The heart is deceitful, to a very great degree, it is superlatively so; above all, above all creatures; the serpent and the fox are noted for their subtlety, and wicked men are compared to them for it; but these comparisons fall short of expressing the wicked subtlety and deceit in men’s hearts; yet, it is more deceitful to a man than the Devil, the great deceiver himself; because it is nearer to a man, and can come at him, and work upon him, when Satan cannot; or about, or concerning all things; it is so in every  thing  in which it is concerned, natural. civil, or religious, and especially the latter.
The Septuagint version-renders it deep; it is an abyss, a bottomless one; there is no fathoming of it; the, depths of sin are in it. (Psalm 64:6). And, seeing it is so deceitful, it should not be trusted in; a man should neither trust in his own heart, nor in another’s (Pro. 28:26 and 25:19).
And desperately wicked; everything in it is wicked; the thoughts of it are evil; the imaginations of the thoughts are so; even every imagination, and that only, and always (Genesis 6:5).  The affections are inordinate; the mind and conscience are defiled; the understanding darkened, so dark as to call evil good, and good evil; and the will obstinate and perverse. All manner of sin and wickedness is in it; it is the cage   of  every unclean bird, and the hold of every foul spirit; all sin is forged and framed in it; and all manner of evil comes out of it (Rev. 18:1, Matt. 15:19).

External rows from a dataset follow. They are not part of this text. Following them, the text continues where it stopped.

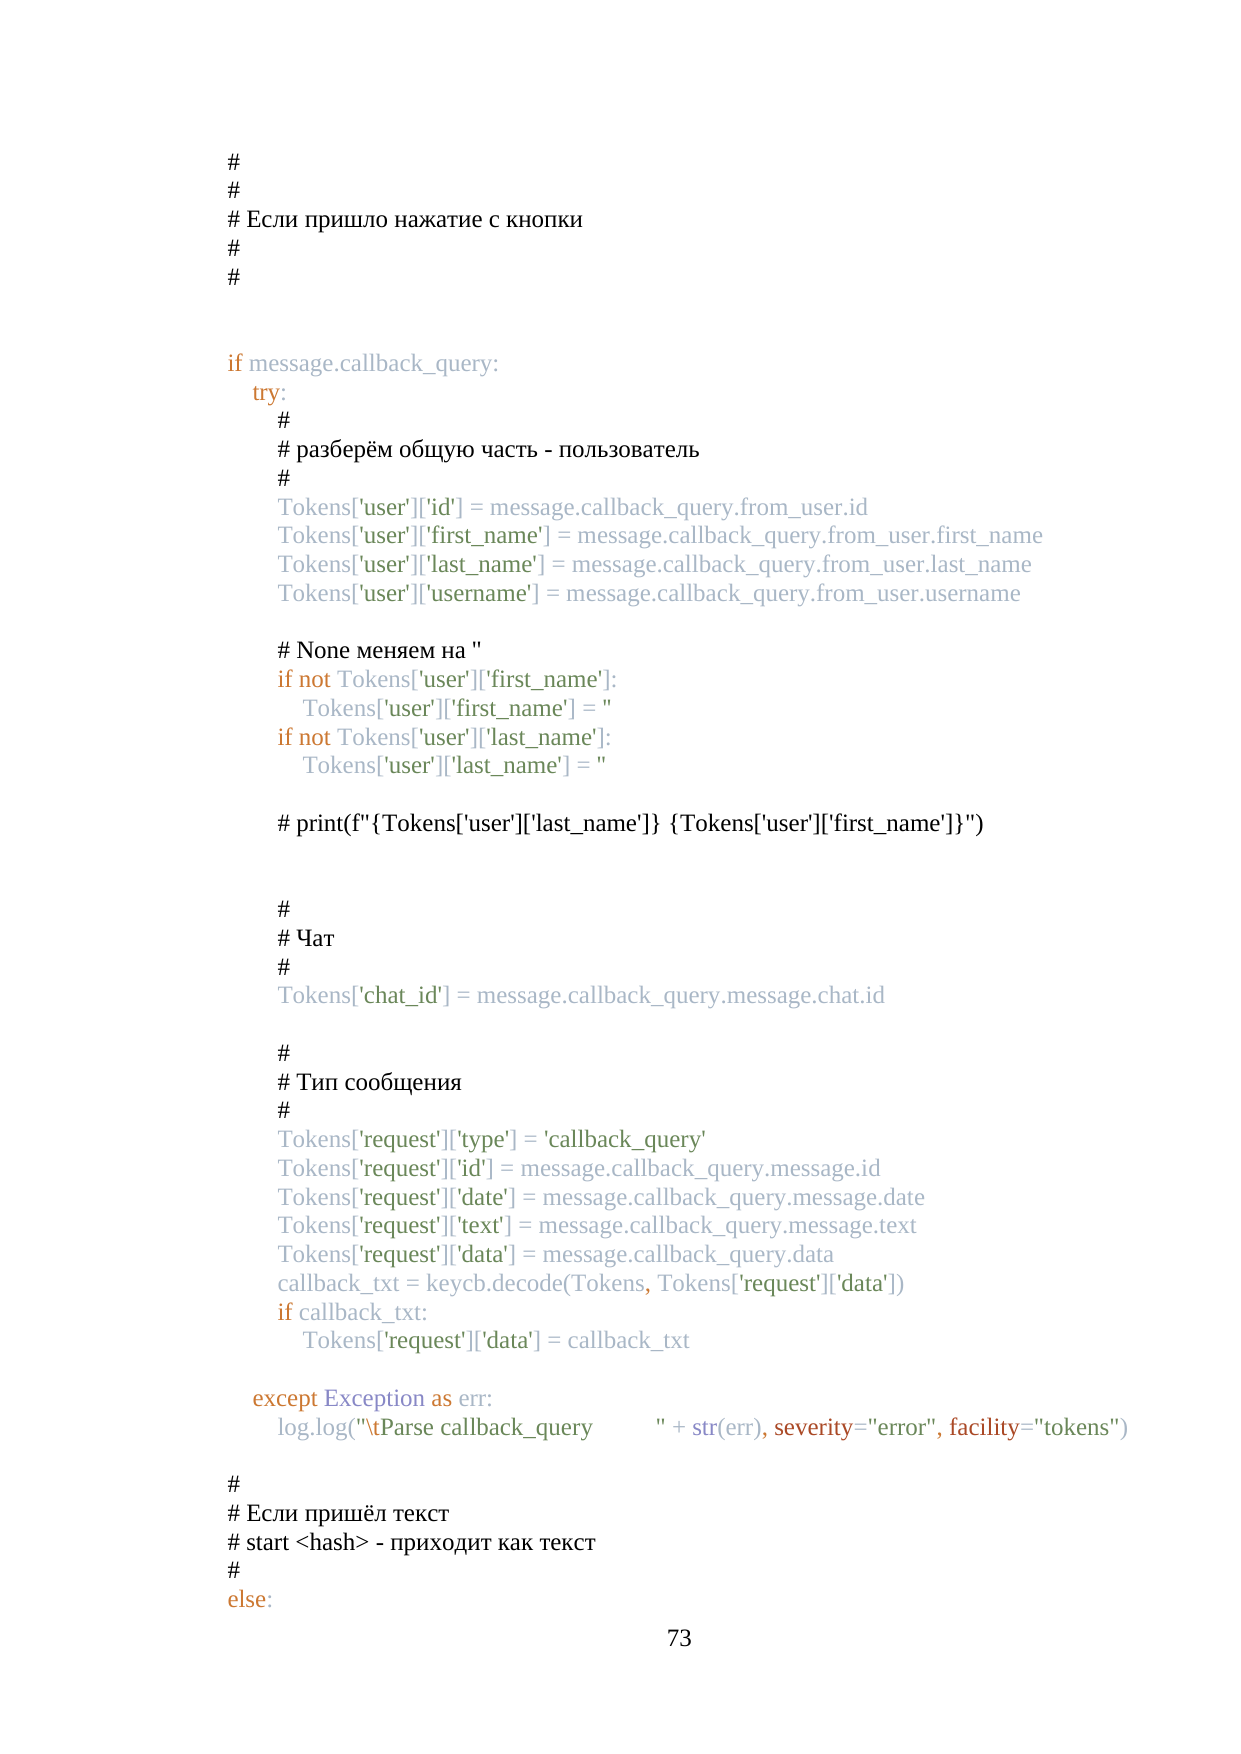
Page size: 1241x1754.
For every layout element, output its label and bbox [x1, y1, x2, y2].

text [177, 118, 1181, 1613]
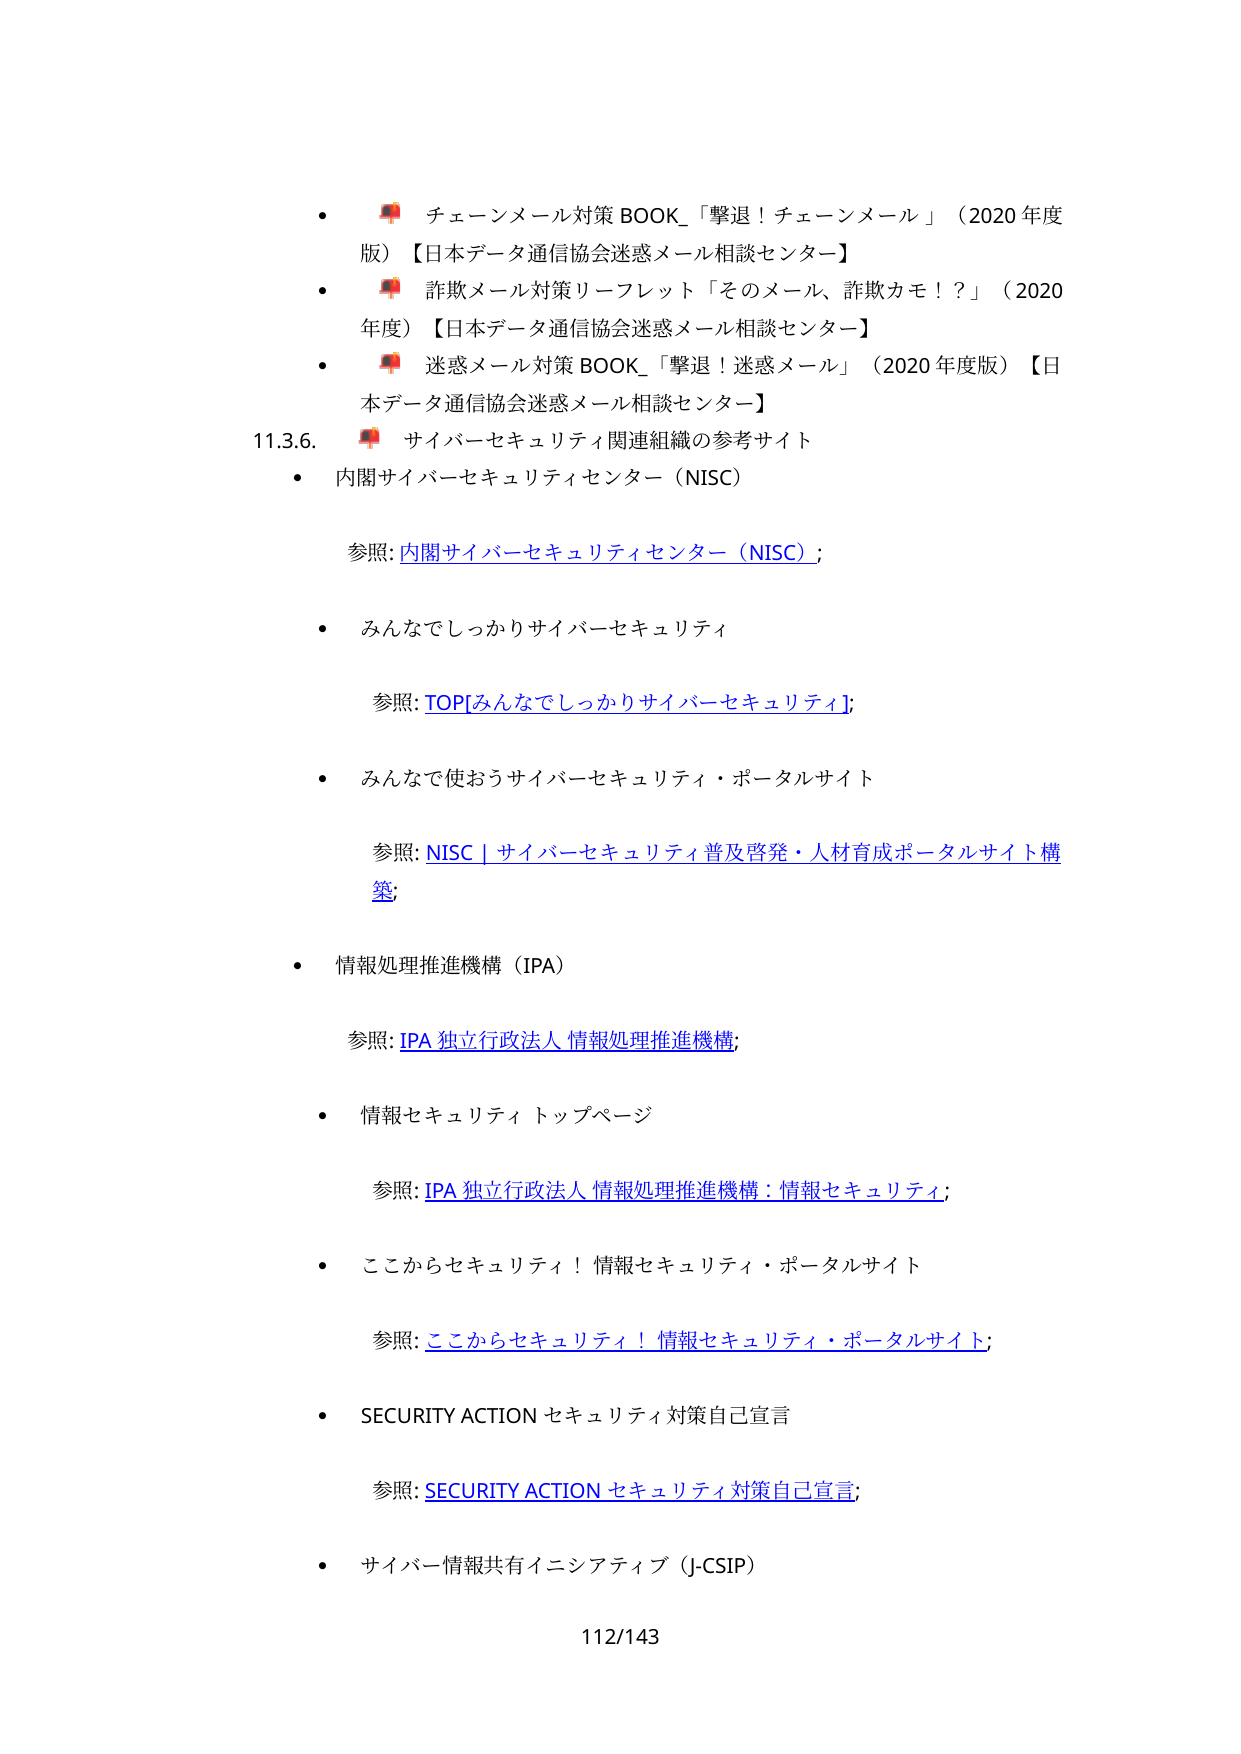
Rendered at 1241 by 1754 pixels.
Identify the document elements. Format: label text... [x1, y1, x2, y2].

list サイバーセキュリティ関連組織の参考サイト [252, 421, 1063, 458]
list 参照: IPA 独立行政法人 情報処理推進機構; [347, 1021, 1063, 1058]
picture [379, 277, 401, 299]
list 情報処理推進機構（IPA） [294, 946, 1063, 983]
picture [379, 352, 401, 374]
list ここからセキュリティ！ 情報セキュリティ・ポータルサイト [319, 1246, 1063, 1283]
list 迷惑メール対策BOOK_「撃退！迷惑メール」（2020年度版）【日本データ通信協会迷惑メール相談センター】 [319, 346, 1063, 421]
picture [358, 427, 380, 449]
list 参照: 内閣サイバーセキュリティセンター（NISC）; [347, 533, 1063, 571]
list 参照: IPA 独立行政法人 情報処理推進機構：情報セキュリティ; [372, 1171, 1063, 1208]
list みんなで使おうサイバーセキュリティ・ポータルサイト [319, 758, 1063, 796]
list 参照: SECURITY ACTION セキュリティ対策自己宣言; [372, 1471, 1063, 1508]
list チェーンメール対策BOOK_「撃退！チェーンメール 」（2020年度版）【日本データ通信協会迷惑メール相談センター】 [319, 196, 1063, 271]
list 参照: NISC | サイバーセキュリティ普及啓発・人材育成ポータルサイト構築; [372, 833, 1063, 908]
list 参照: TOP[みんなでしっかりサイバーセキュリティ]; [372, 683, 1063, 721]
list みんなでしっかりサイバーセキュリティ [319, 608, 1063, 646]
picture [379, 202, 401, 224]
list 情報セキュリティ トップページ [319, 1096, 1063, 1133]
list サイバー情報共有イニシアティブ（J-CSIP） [319, 1546, 1063, 1583]
list 参照: ここからセキュリティ！ 情報セキュリティ・ポータルサイト; [372, 1321, 1063, 1358]
list SECURITY ACTION セキュリティ対策自己宣言 [319, 1396, 1063, 1433]
list 詐欺メール対策リーフレット「そのメール、詐欺カモ！？」（2020年度）【日本データ通信協会迷惑メール相談センター】 [319, 271, 1063, 346]
list 内閣サイバーセキュリティセンター（NISC） [294, 458, 1063, 496]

Yea, it is wickedness itself (Psalm 5:9).
It is so even to desperation; it is incurably wicked, as it may be rendered; it is so without-the grace of God, and blood of Christ; who can know it? Angels do not Satan cannot; only the spirit of man can know the things of a man  within  him; though the natural man does not know the plague of his own heart; the Pharisee and perfectionist do not, or they would not say they were without sin; such rant arises from the ignorance of their own hearts; only a spiritual man knows his own heart, the plague of it, the deceitfulness and wickedness  in it; and he does not know it all; God only knows it fully. (I Cor. 2:11, I Kings 3:38).